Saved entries

## START

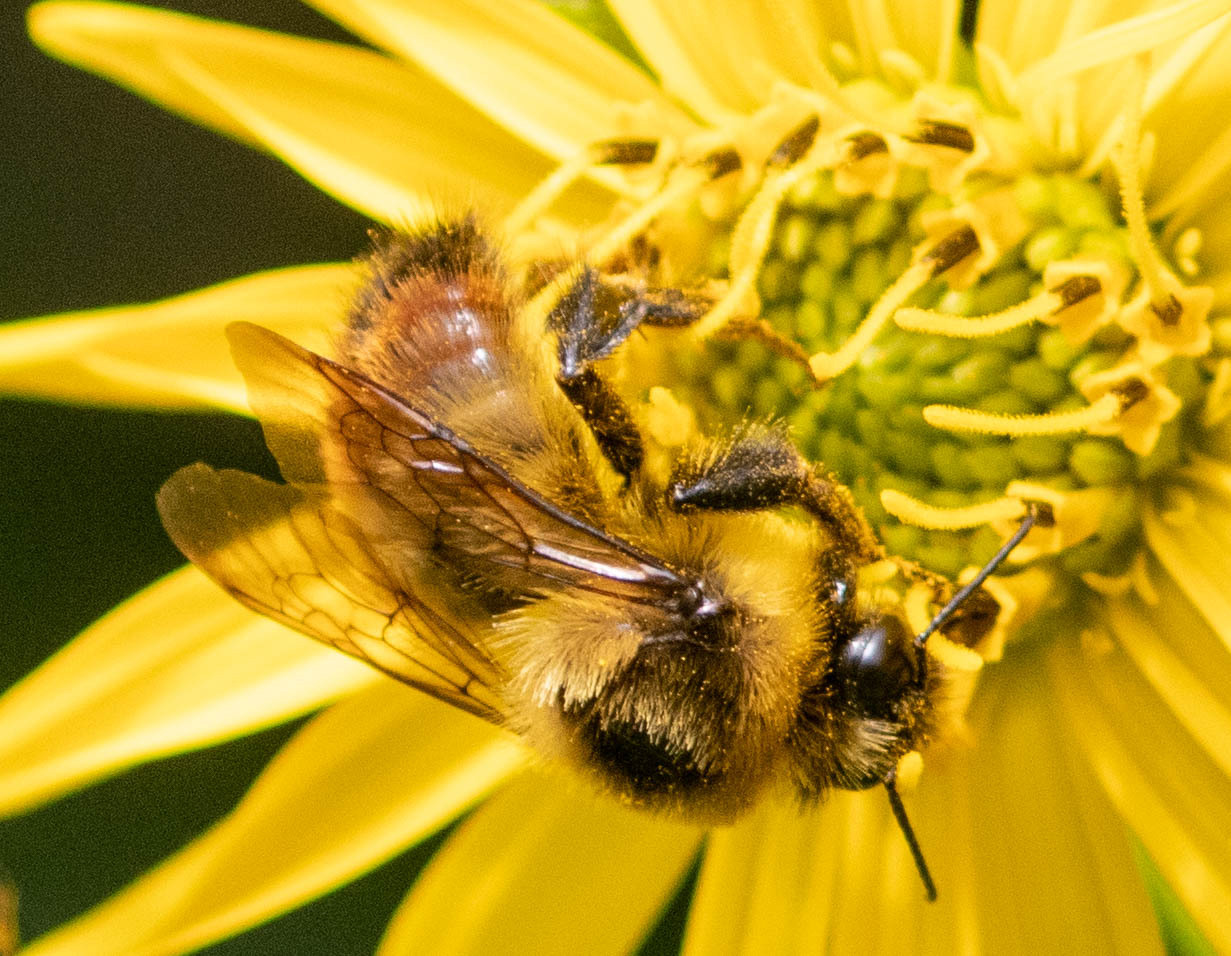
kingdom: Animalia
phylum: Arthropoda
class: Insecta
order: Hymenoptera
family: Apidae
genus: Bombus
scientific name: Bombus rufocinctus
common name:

## END

§ TASK GOAL: Write out every line above word for word, but leave out the pictures.

§ ANSWER IN FULL:
kingdom: Animalia
phylum: Arthropoda
class: Insecta
order: Hymenoptera
family: Apidae
genus: Bombus
scientific name: Bombus rufocinctus
common name:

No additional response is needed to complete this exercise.